وَلَوۡ تَرَىٰٓ إِذۡ يَتَوَفَّى ٱلَّذِينَ كَفَرُواْ ٱلۡمَلَـٰٓئِكَةُ يَضۡرِبُونَ وُجُوهَهُمۡ وَأَدۡبَٰرَهُمۡ وَذُوقُواْ عَذَابَ ٱلۡحَرِيقِ
En zoo gij hadt gezien toen de engelen de ongeloovigen doodden; toen sloegen zij hunne aangezichten en hunne ruggen en zeiden tot hen: Gevoelt gij de pijn der verbranding?
ذَٰلِكَ بِمَا قَدَّمَتۡ أَيۡدِيكُمۡ وَأَنَّ ٱللَّهَ لَيۡسَ بِظَلَّـٰمٖ لِّلۡعَبِيدِ
Dit zult gij ondergaan, om hetgeen uwe handen voor u hebben verricht, en omdat God niet onrechtvaardig omtrent zijne dienaren is.
كَدَأۡبِ ءَالِ فِرۡعَوۡنَ وَٱلَّذِينَ مِن قَبۡلِهِمۡۚ كَفَرُواْ بِـَٔايَٰتِ ٱللَّهِ فَأَخَذَهُمُ ٱللَّهُ بِذُنُوبِهِمۡۚ إِنَّ ٱللَّهَ قَوِيّٞ شَدِيدُ ٱلۡعِقَابِ
Hun lot gelijkt dat van het volk van Pharao en der ongeloovigen, die hen zijn voorafgegaan. God verdelgt hen om hunne zonden. God is sterk en gestreng in zijne straffen.
ذَٰلِكَ بِأَنَّ ٱللَّهَ لَمۡ يَكُ مُغَيِّرٗا نِّعۡمَةً أَنۡعَمَهَا عَلَىٰ قَوۡمٍ حَتَّىٰ يُغَيِّرُواْ مَا بِأَنفُسِهِمۡ وَأَنَّ ٱللَّهَ سَمِيعٌ عَلِيمٞ
Dit is geschied, omdat God de weldaden niet verandert, waarmede hij de menschen overlaadt, zoolang zij niet veranderen wat in hunne zielen is, en hetwelk God alles hoort en ziet.
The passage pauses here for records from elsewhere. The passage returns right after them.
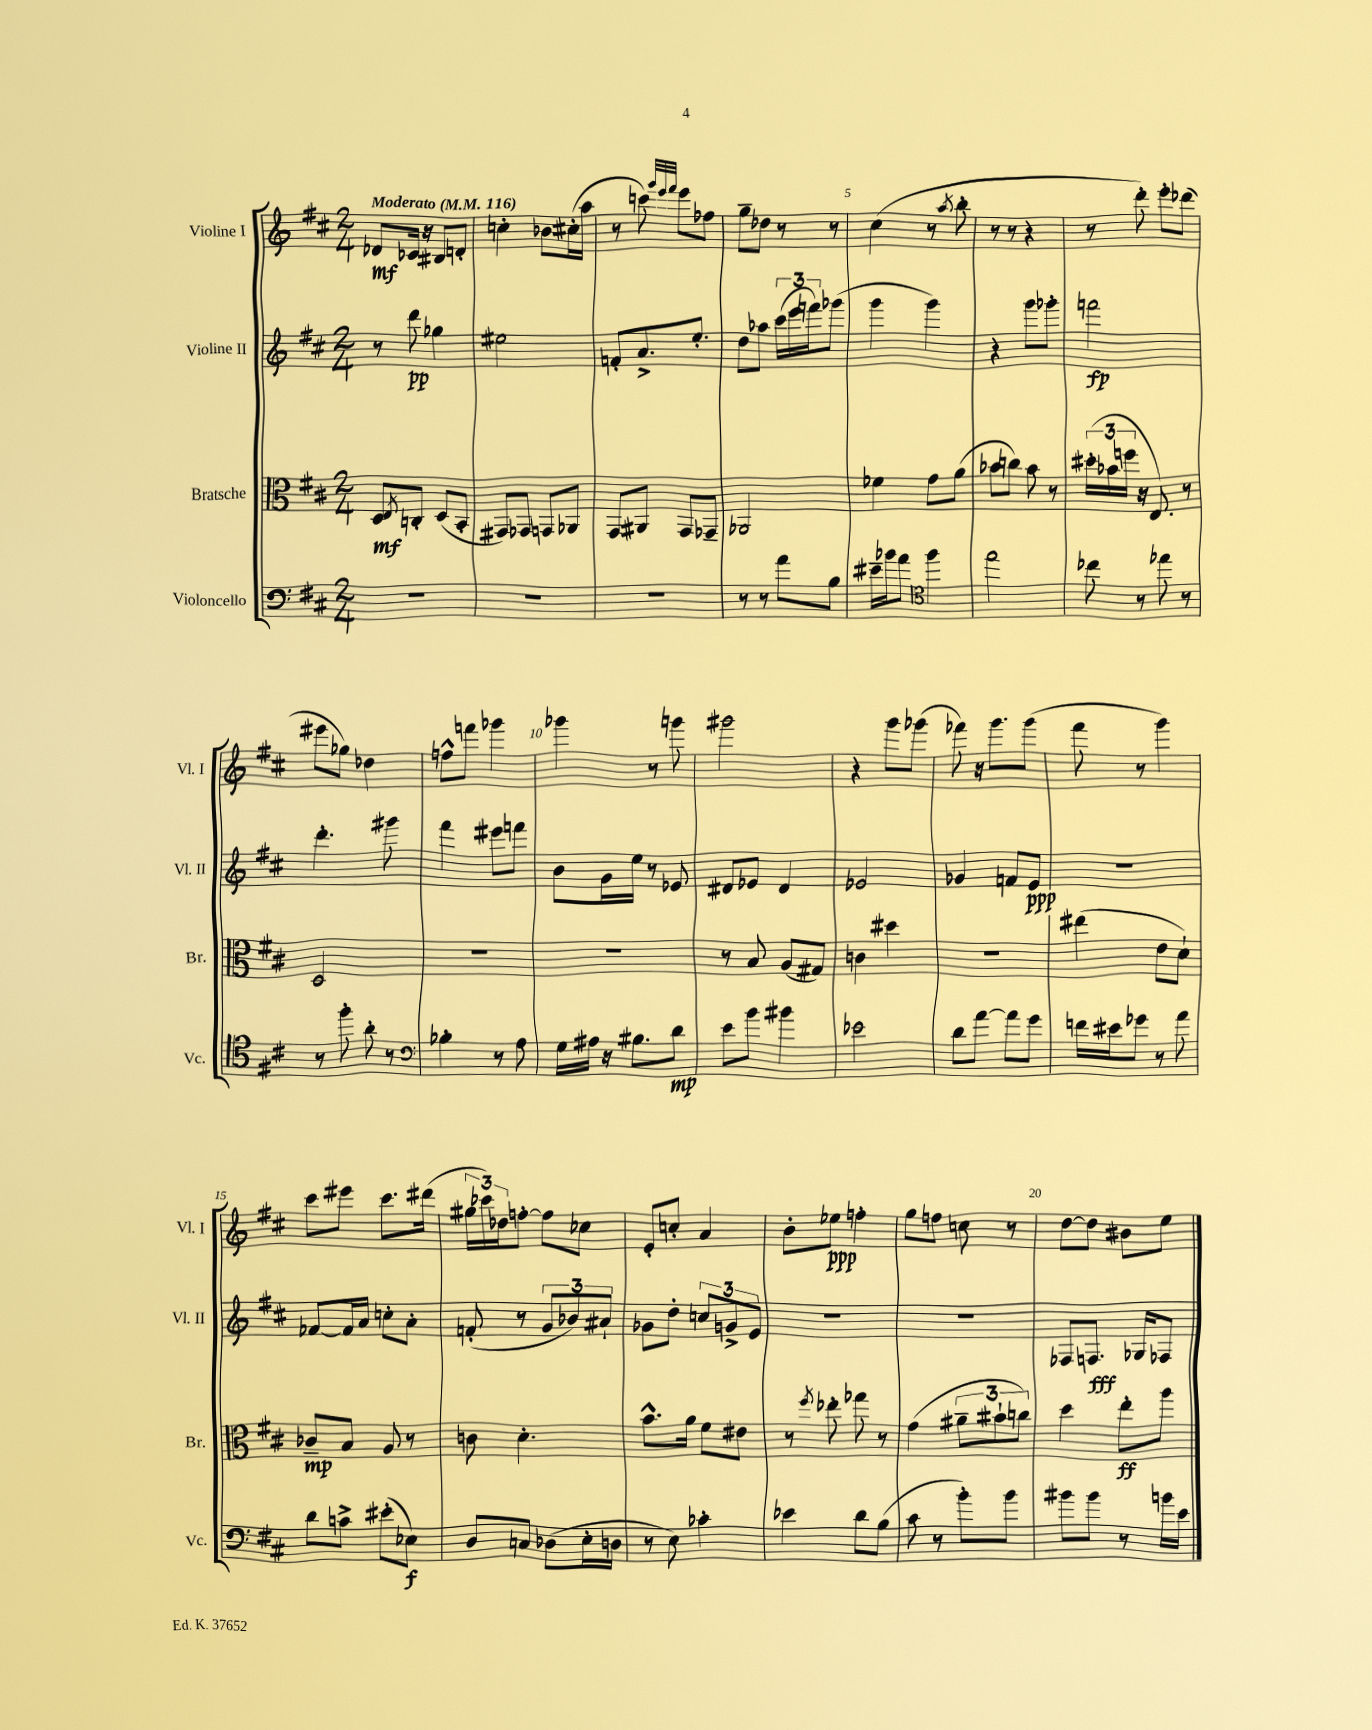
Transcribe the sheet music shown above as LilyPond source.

<<
\new StaffGroup <<
\new Staff = "s0" \with { instrumentName = "Violine I" shortInstrumentName = "Vl. I" } {
    \clef treble \key d \major \numericTimeSignature \time 2/4 \tempo "Moderato" 4 = 116
    des'8\mf ces'16 r16 bis8 d'8-. |
    c''4-. bes'8 cis''16-.( a''16 |
    r8 c'''8) \grace { g'''32 e'''32 fis'''32 } e'''8 fes''8 |
    g''8-- des''8 r8 r8 |
    cis''4( r8 \acciaccatura { a''8 } b''8-. |
    r8 r8 r4 |
    r8 d'''8-.) e'''8-. des'''8( |
    eis'''8 ges''8) des''4 |
    f''8-^ f'''8 ges'''4 |
    ges'''4 r8 g'''8 |
    gis'''2 |
    r4 g'''8 ges'''8( |
    fes'''8) r16 g'''8. g'''8( |
    fis'''8 r8 g'''4) |
    cis'''8 eis'''8 cis'''8. dis'''16( |
    \tuplet 3/2 { gis''16 ces'''16) des''16 } f''8~-. f''8 ces''8 |
    e'8-. c''8-. a'4 |
    b'8-. ees''8\ppp f''4-. |
    g''8 f''8 c''8 r8 |
    d''8~ d''8 bis'8 e''8 \bar "|." |
}
\new Staff = "s1" \with { instrumentName = "Violine II" shortInstrumentName = "Vl. II" } {
    \clef treble \key d \major \numericTimeSignature \time 2/4
    r8 d'''8\pp ges''4 |
    eis''2 |
    f'8-. a'8.-> e''8.-. |
    d''8 aes''8 \tuplet 3/2 { cis'''16( e'''16 f'''16) } ges'''8( |
    g'''4 g'''4) |
    r4 g'''8 ges'''8-. |
    f'''2\fp |
    d'''4.-. gis'''8 |
    fis'''4 eis'''8 f'''8 |
    b'8 g'16 e''16 r8 ees'8 |
    dis'8 ees'8 dis'4 |
    ees'2 |
    ges'4 f'8 e'8\ppp |
    R2 |
    fes'8~ fes'16 a'16 c''8-. a'8-. |
    f'8-.( r8 \tuplet 3/2 { g'8 bes'8) ais'8-! } |
    ges'8 d''8-. \tuplet 3/2 { c''8 g'8-> e'8 } |
    R2 |
    R2 |
    fes8 f8.\fff ges16 fes8 \bar "|." |
}
\new Staff = "s2" \with { instrumentName = "Bratsche" shortInstrumentName = "Br." } {
    \clef alto \key d \major \numericTimeSignature \time 2/4
    d8\mf \acciaccatura { e8 } c8-. d8( b,8-. |
    gis,8) ges,8 g,8 aes,8 |
    g,8 ais,8 g,8 ges,8-- |
    aes,2 |
    fes'4 g'8 a'8( |
    bes'8 c''8) bes'8 r8 |
    \tuplet 3/2 { dis''16-.( bes'16 f''16 } r16 e8.) r8 |
    d2 |
    R2 |
    R2 |
    r8 b8 a8( gis8) |
    c'4 dis''4 |
    R2 |
    eis''4( e'8 d'8-!) |
    ces'8--\mp b8 a8 r8 |
    c'8 d'4.-. |
    b'8.-^ a'16 fis'8 eis'8 |
    r8 \acciaccatura { fis''8 } ees''8-. ges''8 r8 |
    g'4( \tuplet 3/2 { ais'8-- bis'8-! c''8) } |
    d''4 e''8-.\ff a''8 \bar "|." |
}
\new Staff = "s3" \with { instrumentName = "Violoncello" shortInstrumentName = "Vc." } {
    \clef bass \key d \major \numericTimeSignature \time 2/4
    R2 |
    R2 |
    R2 |
    r8 r8 a'8 b8 |
    eis'16-- bes'16 a'8 \clef tenor fis''4 |
    e''2 |
    ces''8 r8 ees''8 r8 |
    r8 fis''8-. a'8-. r8 |
    \clef bass bes4-. r8 a8 |
    g16 ais16 r16 bis8. d'8\mp |
    e'8 b'8 bis'4 |
    ees'2 |
    d'8 a'8~ a'8 g'8 |
    f'16 eis'16 ges'8 r8 a'8 |
    d'8 c'8-> eis'8-.( ees8\f) |
    d8 c8 des8( e16-. d16 |
    r8 e8) ces'4-. |
    ees'4 d'8 b8( |
    cis'8 r8 b'8-.) b'8 |
    bis'8 bis'8 r8 b'16 e'16 \bar "|." |
}
>>
>>
\layout { \context { \Score \override BarNumber.break-visibility = ##(#f #t #t) barNumberVisibility = #(every-nth-bar-number-visible 5) } }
كَدَأۡبِ ءَالِ فِرۡعَوۡنَ وَٱلَّذِينَ مِن قَبۡلِهِمۡۚ كَذَّبُواْ بِـَٔايَٰتِ رَبِّهِمۡ فَأَهۡلَكۡنَٰهُم بِذُنُوبِهِمۡ وَأَغۡرَقۡنَآ ءَالَ فِرۡعَوۡنَۚ وَكُلّٞ كَانُواْ ظَٰلِمِينَ
Zij hebben gehandeld evenals het volk van Pharao en evenals zij die het vooraf gingen; die de teekens van hunnen Heer loochenden. Daarom verdelgden wij hen in hunne zonden en wij overstroomden het volk van Pharao; want zij waren allen zondaren.